The competition between two popular BigTable open source implementation - HBase and Cassandra accelerates with a new offering from DataStax, namely Brisk, a Hadoop implementation based on Cassandra. According to DataStax vice president of products Ben Werther:
The idea is to offer a single platform that provides both a low-latency database for "realtime" web-scale applications and the sort of heavy data analysis you get with Hadoop. One thing we're hearing from [enterprises] is that they need the complete Big Data picture, from realtime low-latency applications through to tools that analyze data - and the ability to use those tools to actually feed data back into applications .
Tim Estes, CEO of Digital Reasoning explains further, that:
By marrying the power of Cassandra - including its simplicity, scalability and speedy reads / writes - to Hadoop, DataStax has created a powerful system that speeds up the time between data creation and analysis. We can count on some of Cassandra's unique capabilities to aid projects that have multiple datacenter locations and large and complex bulk ingest demands. We've been thrilled to work with the DataStax team to push its capabilities into some of the most demanding customers- particularly in the Defense and Intelligence Community.

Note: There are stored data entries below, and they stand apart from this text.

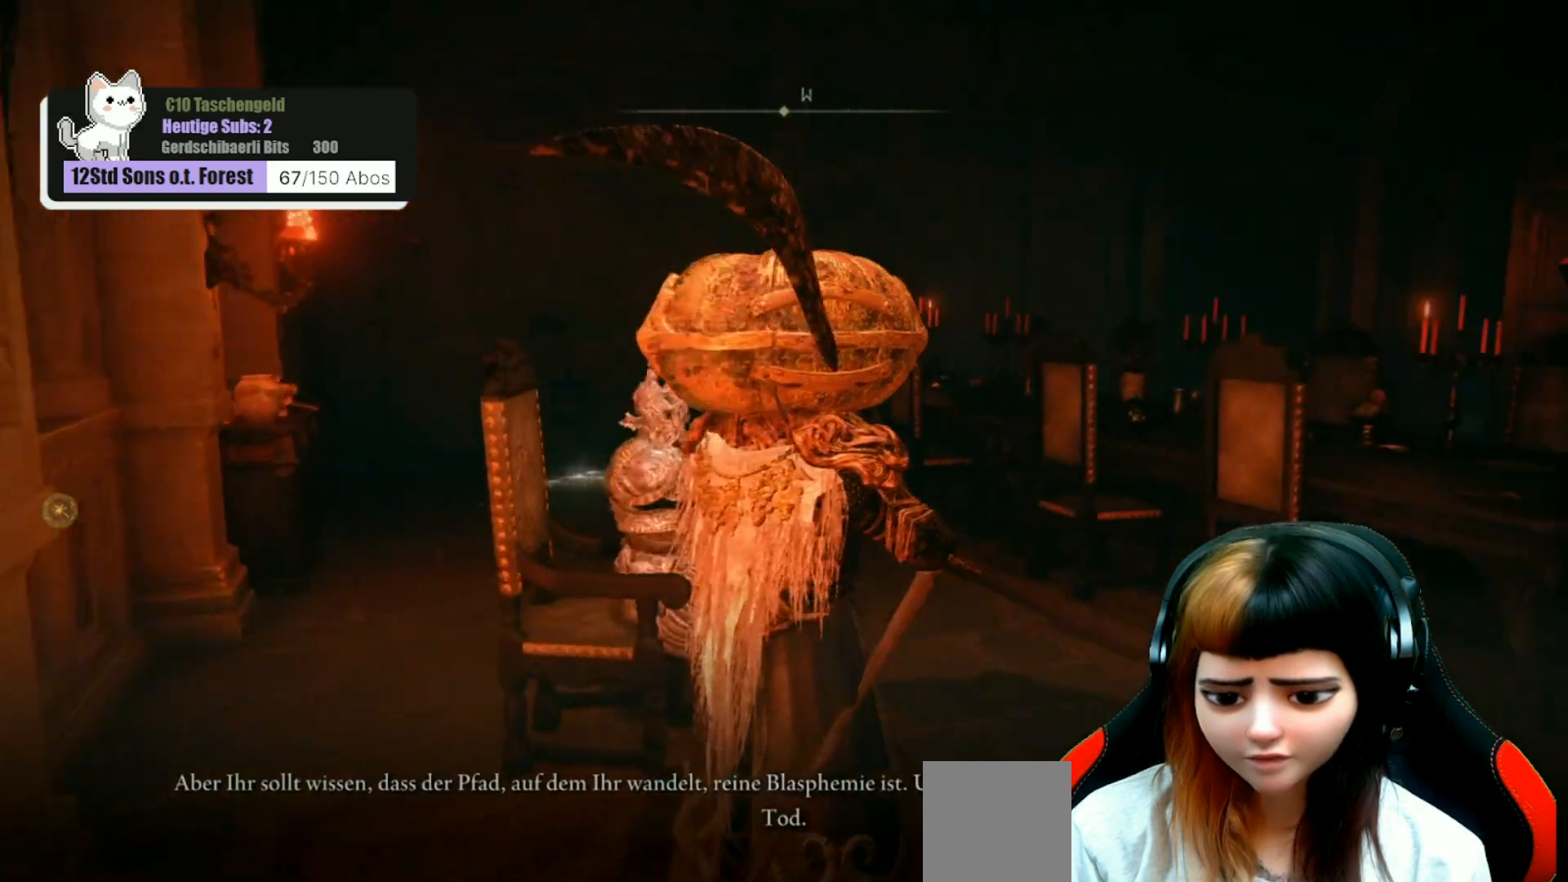
{"buttons": [], "left_stick": "center", "right_stick": "right", "events": []}
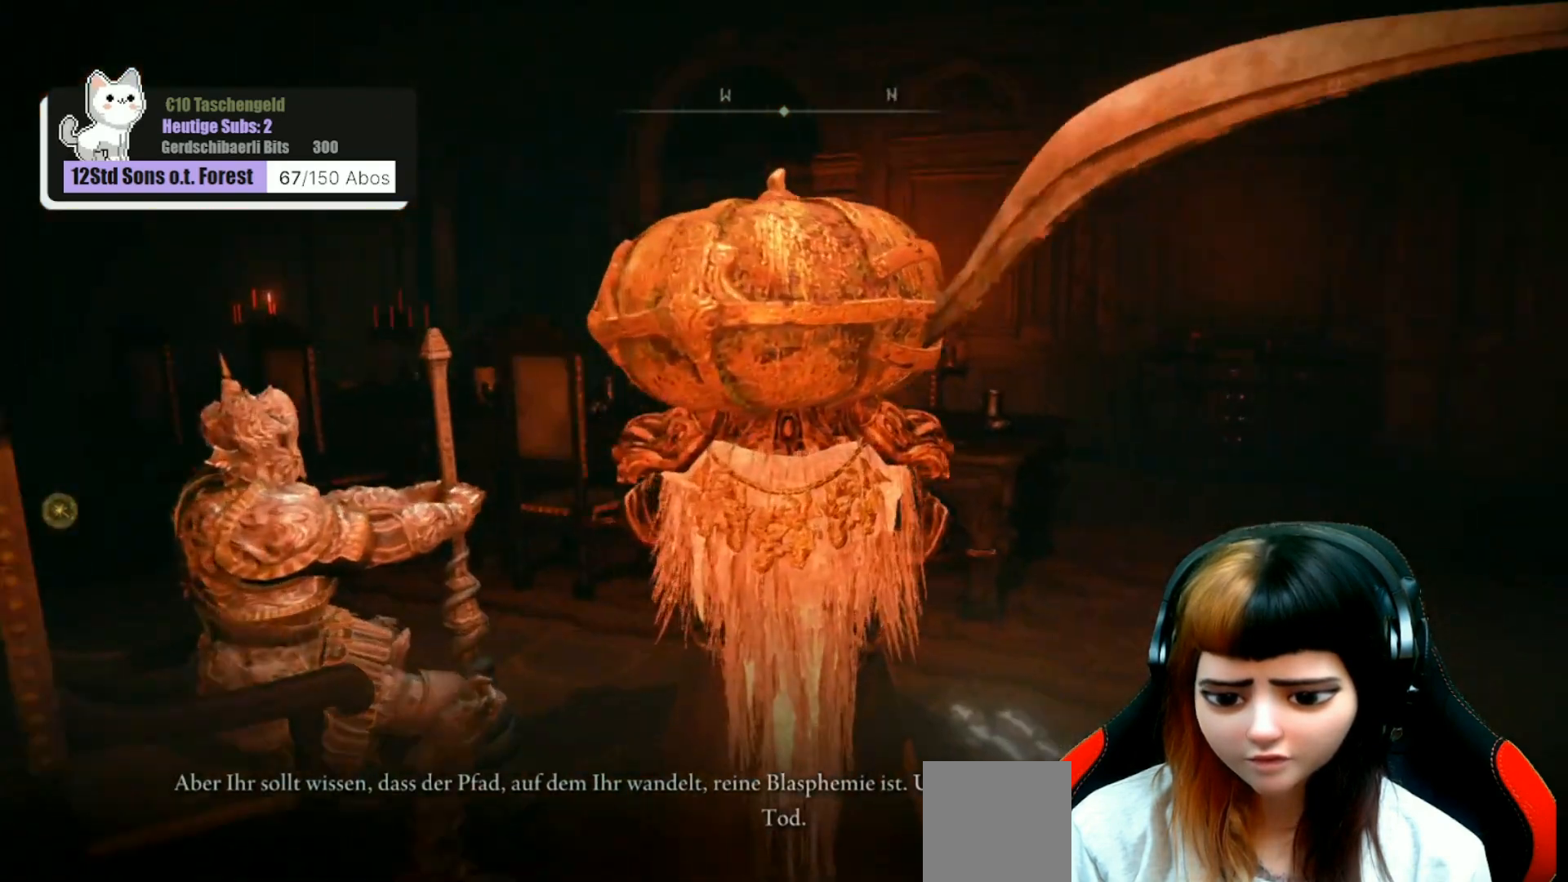
{"buttons": [], "left_stick": "center", "right_stick": "right", "events": []}
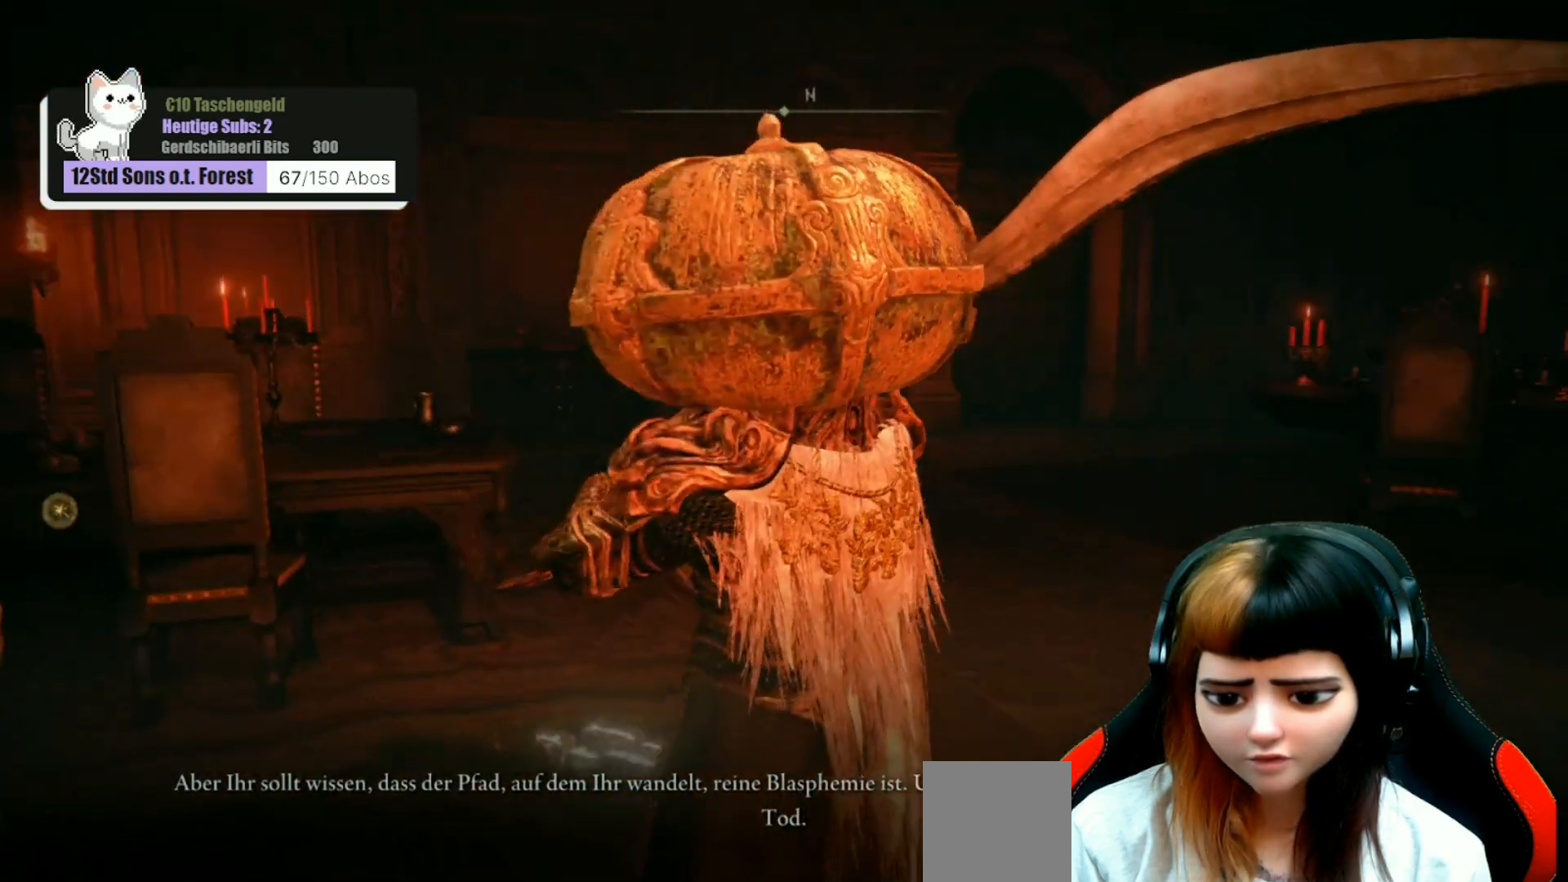
{"buttons": [], "left_stick": "center", "right_stick": "center", "events": [[67, "right_stick", "center"]]}
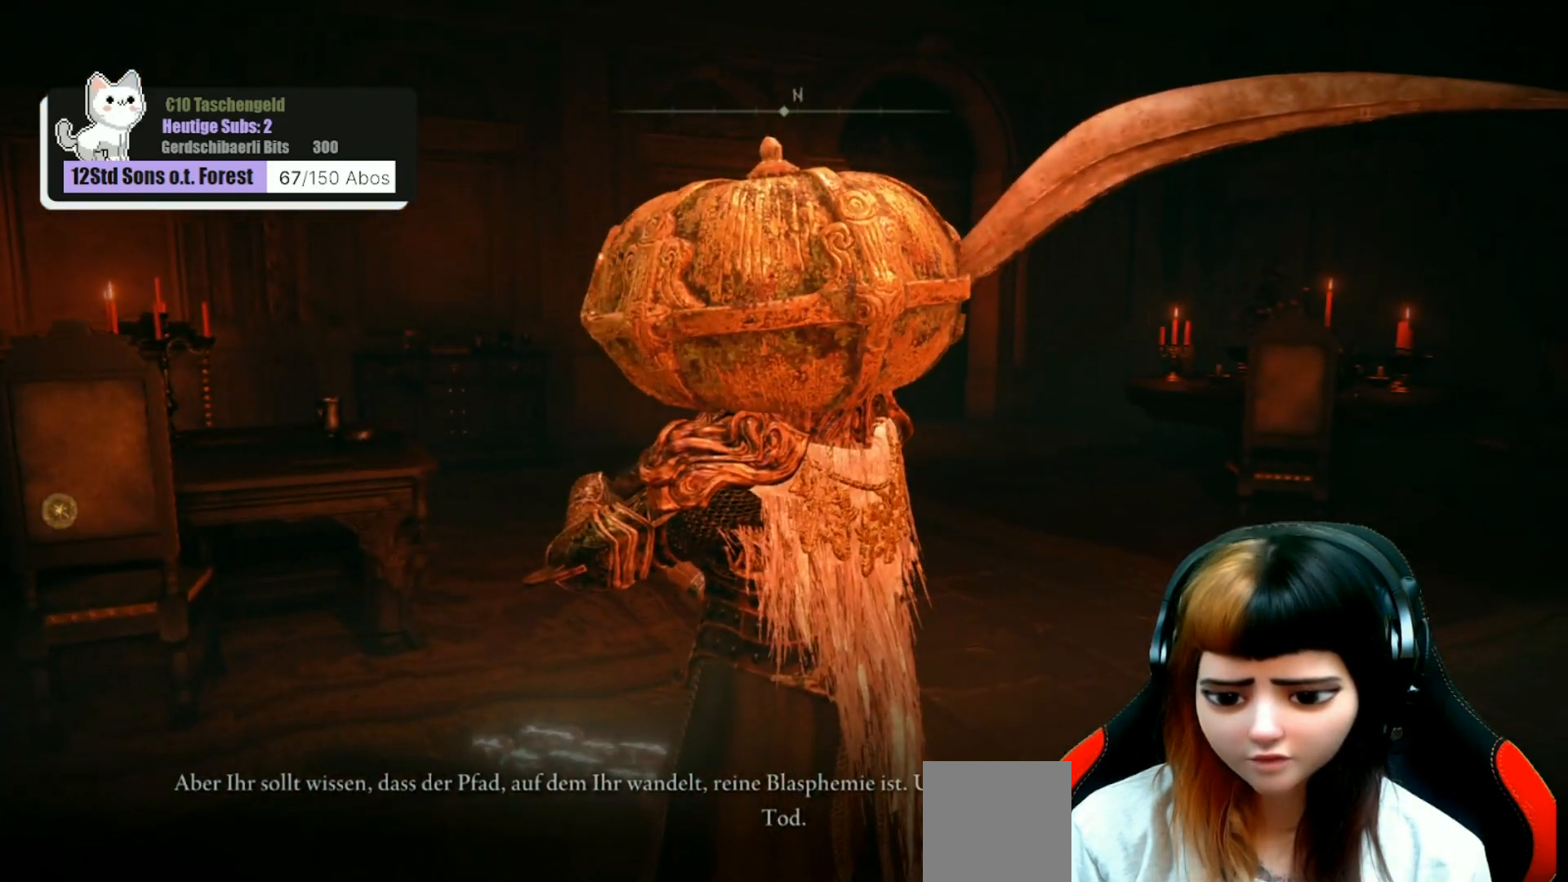
{"buttons": [], "left_stick": "center", "right_stick": "center", "events": []}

While the original creators of Cassandra - Facebook - seem to move away from it to HBase for their social mail product primarily due to its strong consistency features, DataStax has gone the opposite way, pairing Cassandra with Hadoop. According to Ben Werther - VP of Products at DataStax:
HBase is less mature than Cassandra, and it's built on HDFS, which has scalability and reliability challenges... Cassandra can serve all of the functions of that lower level part of the Hadoop stack, but at the same time give you low-latency realtime application capabilities in that same infrastructure. What's more Cassandra is designed in such a way that you can have part of your Brisk infrastructure focus on analytics while another handles low-latency applications. You can use it as a realtime infrastructure as you write queries in Hive, and as you right things back with Hive, they're immediately available to the application.
Brisk includes both Hadoop MapReduce and Hive, letting you run number-crunching jobs across commodity-hardware clusters. But it swaps out the Hadoop HDFS file system in favor of a compatible storage layer powered by Cassandra. And at the same time, you can use Cassandra as it was intended: as a database for real time applications. That said, Brisk does not eliminate some of the Hadoop’s single points of failure. According to developer’s documentation, Hadoop/Cassandra cluster configuration still requires:
one server in the cluster [that] should be dedicated to the following Hadoop components:This dedicated server is required because Hadoop uses HDFS to store JAR dependencies for your job, static data, and other required information. In the overall context of your cluster, this is a very small amount of data, but it is critical to running a MapReduce job.
- JobTracker
- datanode
- namenode
At the moment, Brisk is just a little more than talk. The platform has not been used on production systems. It hasn't even been open-sourced. But one way or another, it's a head-turning proposition.